5000 mosquées-poireaux depuis mitterrand. 5.000 basiliques judéo-chrétiennes de moins!
Où est notre Laïcité? Bafouée 10 mille fois depuis 1981?
« La France n’a pas de culture », a dit macron, dans ces élans anti nationaux provocateurs dont il fait son quotidien. Les incendies et vandalisme de nos églises, de la la plus belle cathédrale à la plus insignifiante chapelle, témoignent du laisser-faire coupable de la macronie mondialiste.

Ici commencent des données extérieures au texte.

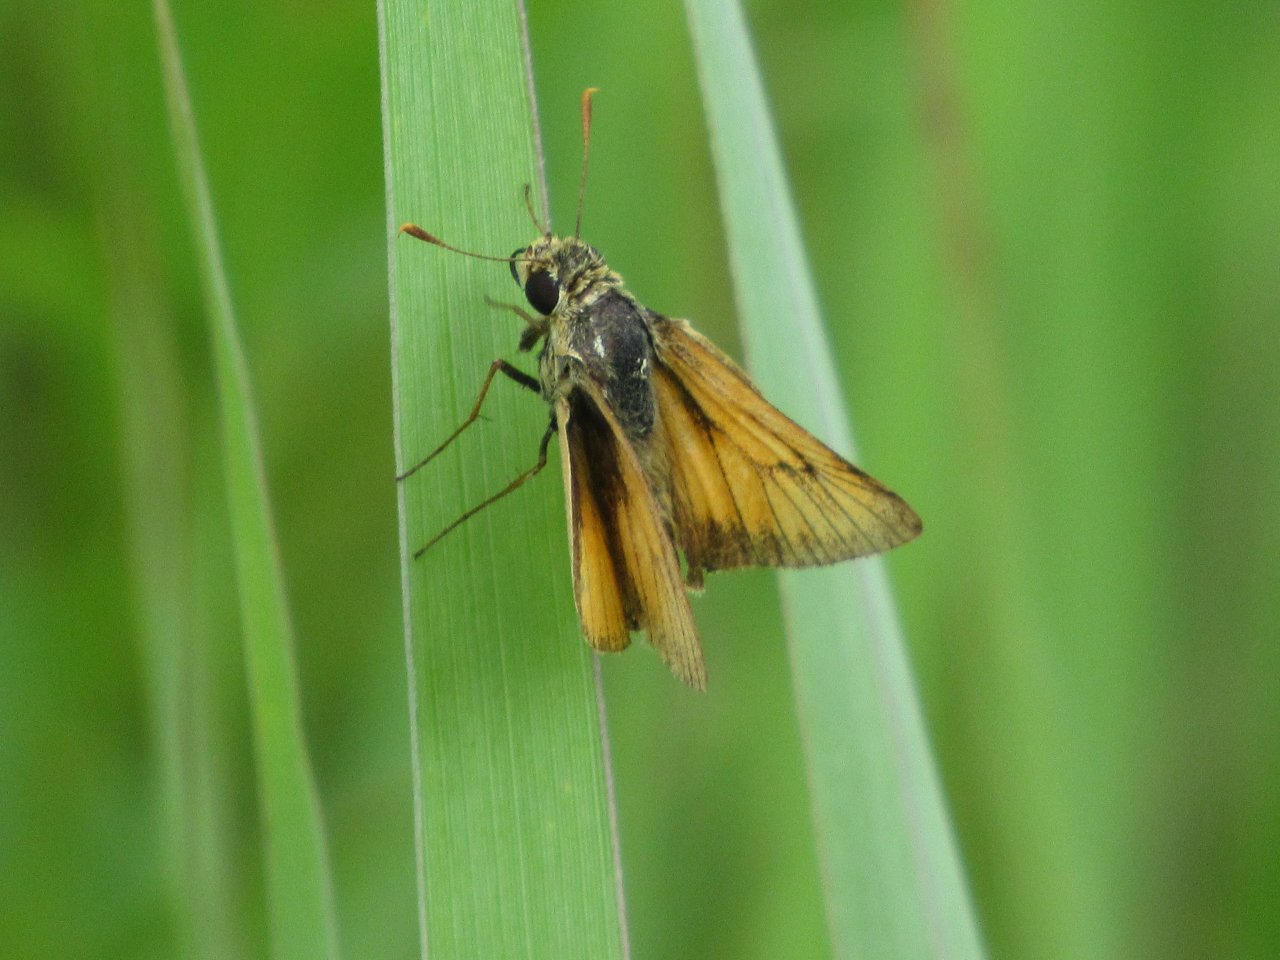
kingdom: Animalia
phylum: Arthropoda
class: Insecta
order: Lepidoptera
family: Hesperiidae
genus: Atrytone
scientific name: Atrytone delaware
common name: Delaware Skipper
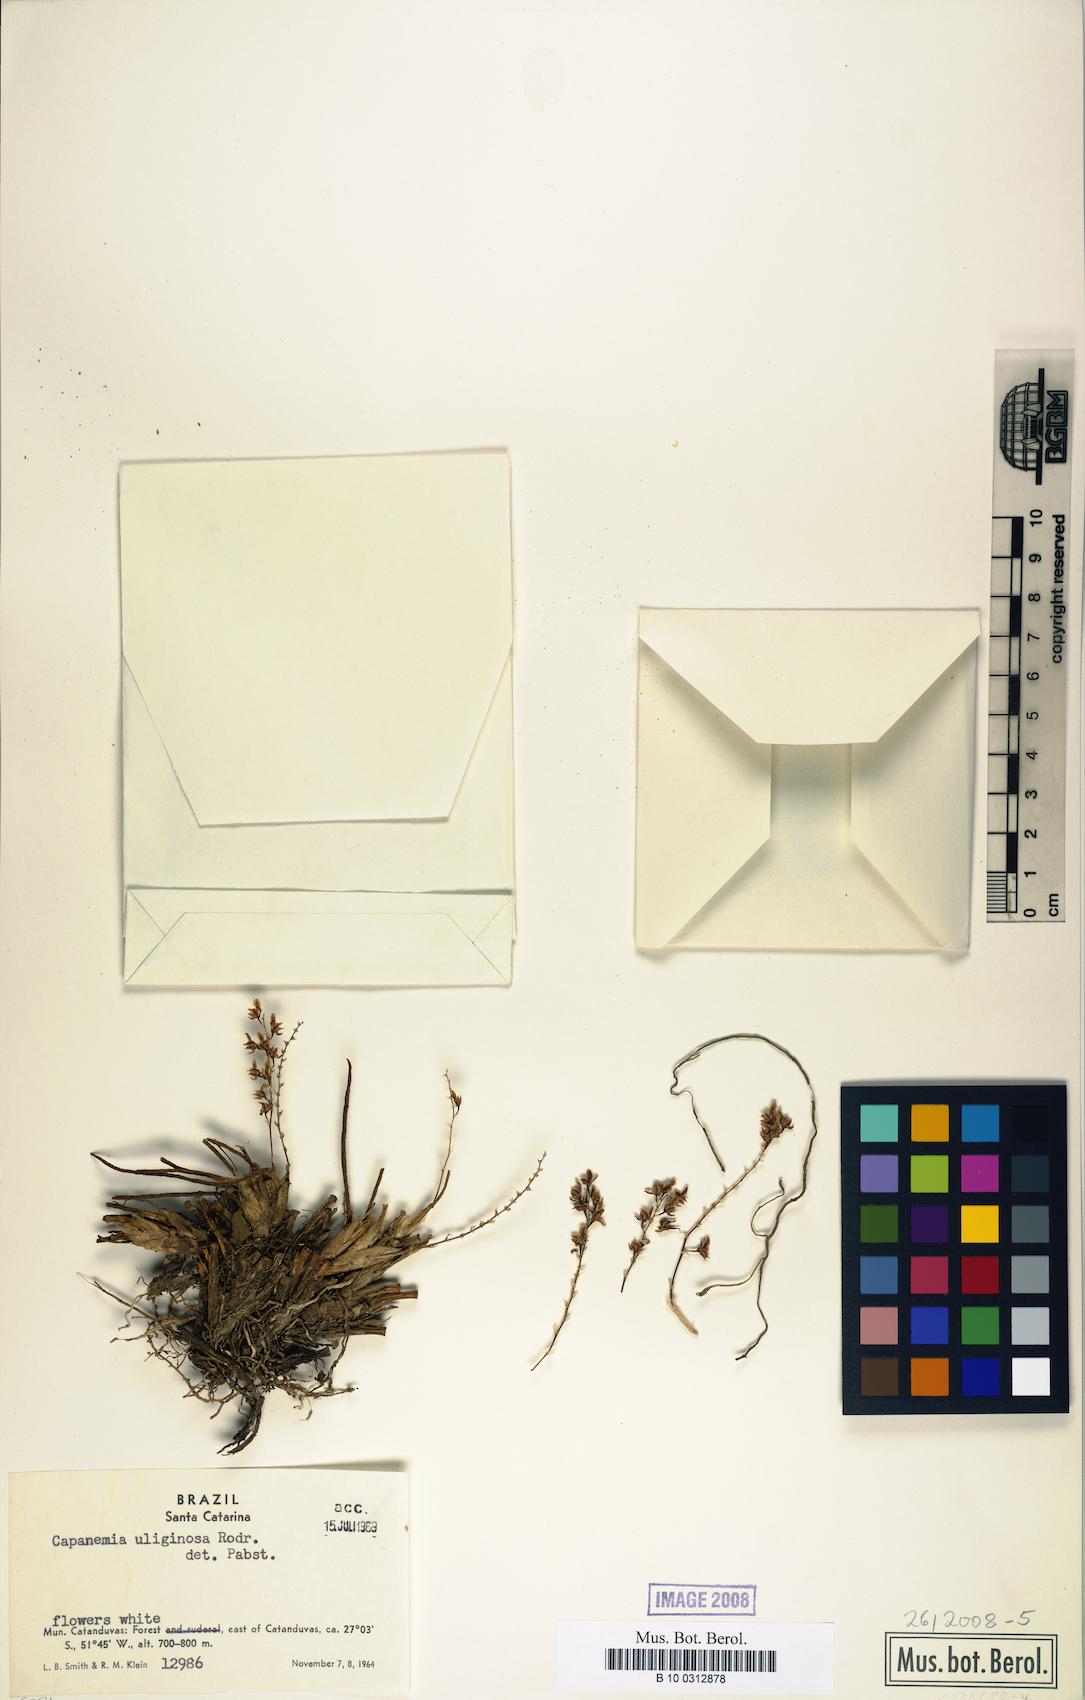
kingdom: Plantae
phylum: Tracheophyta
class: Liliopsida
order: Asparagales
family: Orchidaceae
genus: Capanemia
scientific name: Capanemia superflua
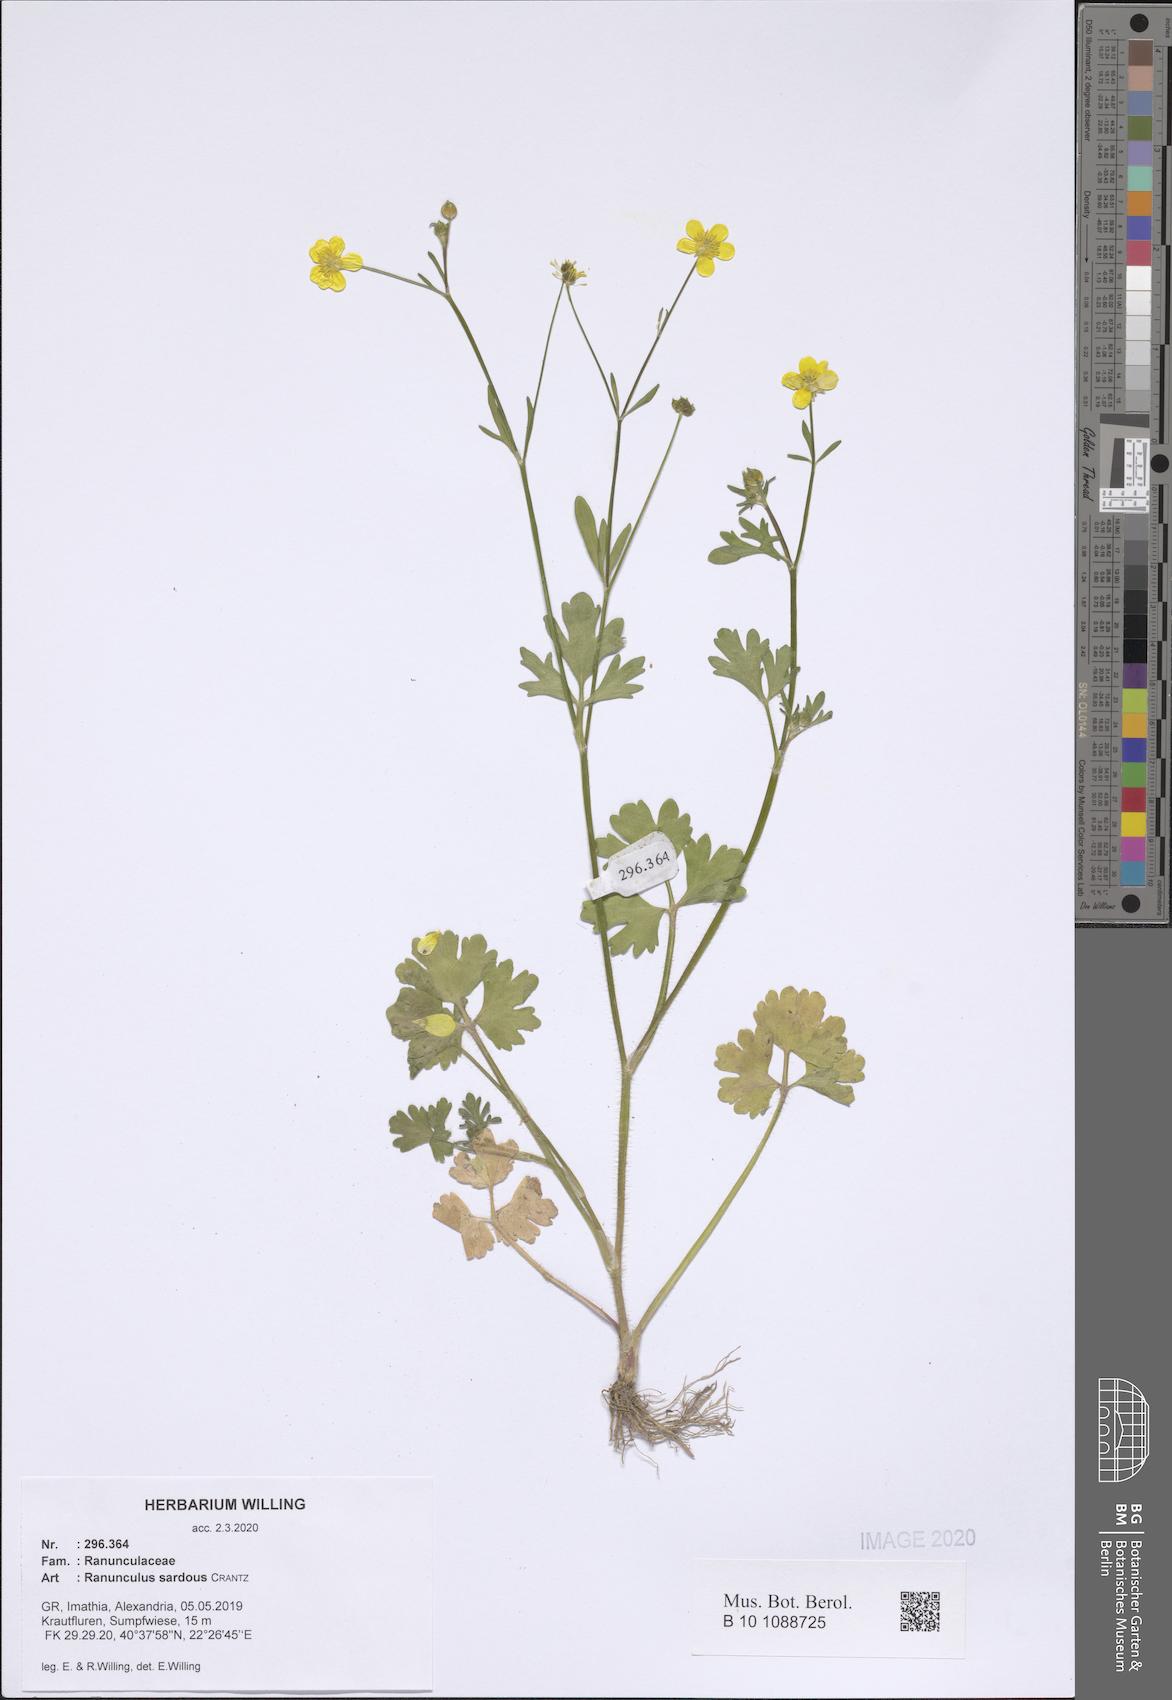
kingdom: Plantae
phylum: Tracheophyta
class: Magnoliopsida
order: Ranunculales
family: Ranunculaceae
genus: Ranunculus
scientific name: Ranunculus sardous
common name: Hairy buttercup
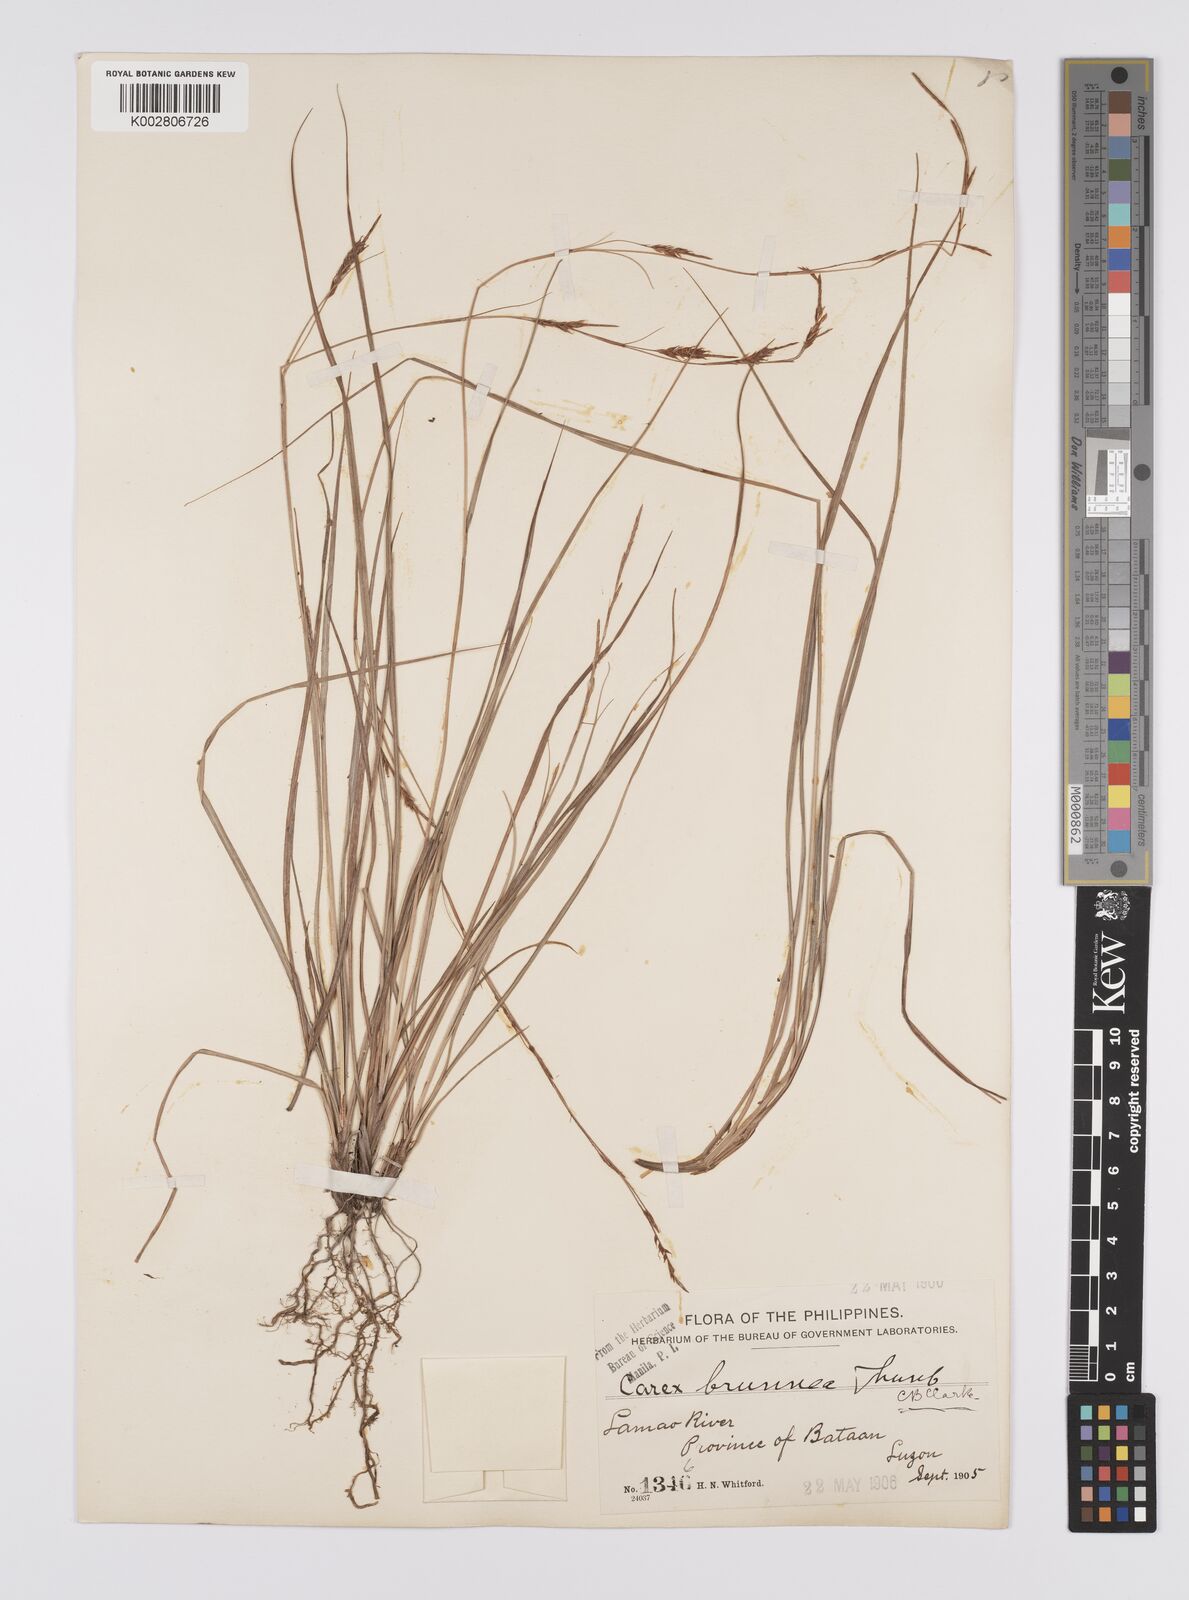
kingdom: Plantae
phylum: Tracheophyta
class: Liliopsida
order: Poales
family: Cyperaceae
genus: Carex
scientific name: Carex brunnea
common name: Greater brown sedge
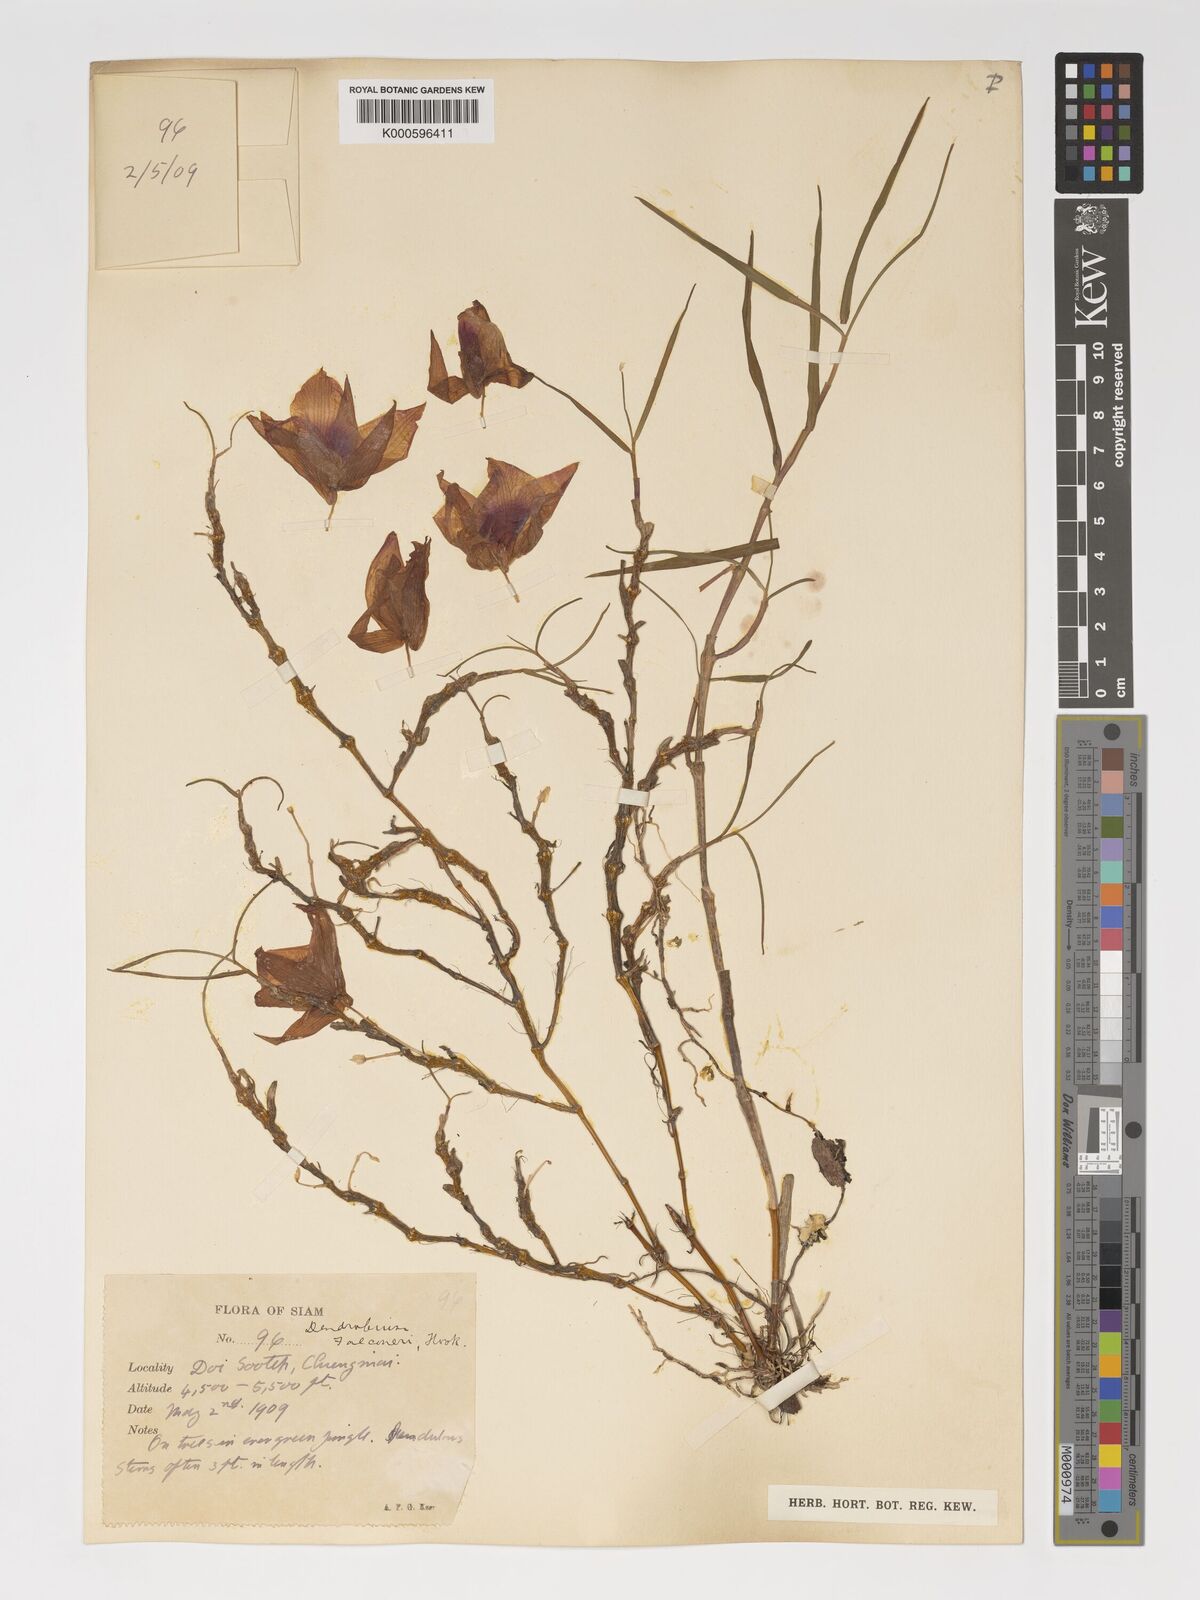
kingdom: Plantae
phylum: Tracheophyta
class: Liliopsida
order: Asparagales
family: Orchidaceae
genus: Dendrobium
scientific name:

Il n’y a que quelques semaines en apprenant que certains monuments catholique étaient en danger et en même temps on voyait un projet d’une nouvelle construction d’une mosquée dont les plans étaient publiés, il ne m’a pas échappé la différence d’architecture. En effet la plus petite simple église que nous pouvons rencontrer il y a une recherche de beauté dans la construction en pierres de taille avec l’architecture gothique et des sculptures fines par rapport a ces nouvelles constructions de moins en moins rares qui ressemblent a celle du mur de l’Atlantique de la dernière guerre.
Puisque nos évêques sont devenus progressistes….
Un clergé collabo, pas étonnée.
Incapables de créer le transcendant de nos anciens, le minimalisme représente le néant, à tous les niveaux nous vivons dans une société de la laideur, de la vulgarité, du rien ! Cette façade ne dégage aucune spiritualité, aucune émotion, le rien. Triste époque.
C’est le grand remplacement. Et le clergé ne résiste pas, bien au contraire puisque le Pape les encouragent.
Peu importe le projet architectural lui même, ce qui m’interroge c’est qu’on a de l’argent pour modifier une cathédrale qui ne demande rien mais pas pour entretenir celles qui sont en difficulté voire en survie.
Ou se trouve la nécessité ?Qui financera cette monstruosité alors que l’on a lancé une souscription pour restaurer Notre-Dame de Paris ?
On trouve un financement pour ça mais pas pour restaurer nos belles églises rurales ,bien entendu l’évêque, si l’on peut encore accorder ce titre à ces individus ,(souvenons-nous du déguisement de celui de Paris le 8 décembre dernier à Notre-Dame),est tout à fait d’accord ,il le serait tout autant pour la destruction de cette superbe cathédrale pour être politiquement correct .
Je suis catholique mais ce clergé me répugne ,depuis soixante ans il ne sait que détruire et ne transmet plus rien,à l’instar de l’évêque de Rome.
Il faut dissocier l’Eglise de Dieu et quand on est chrétien « entrer en résistance …. »
Bien d’accord.
Désolé, on dirait trois urinoirs géants. Mais ça ne fait pas envie.
Le clergé ne résiste pas car il est en mode pétoche. Pétoche que l’on le trouve ringard, alors que la « ringardise », s’il faut l’appeler ainsi, c’est sa force.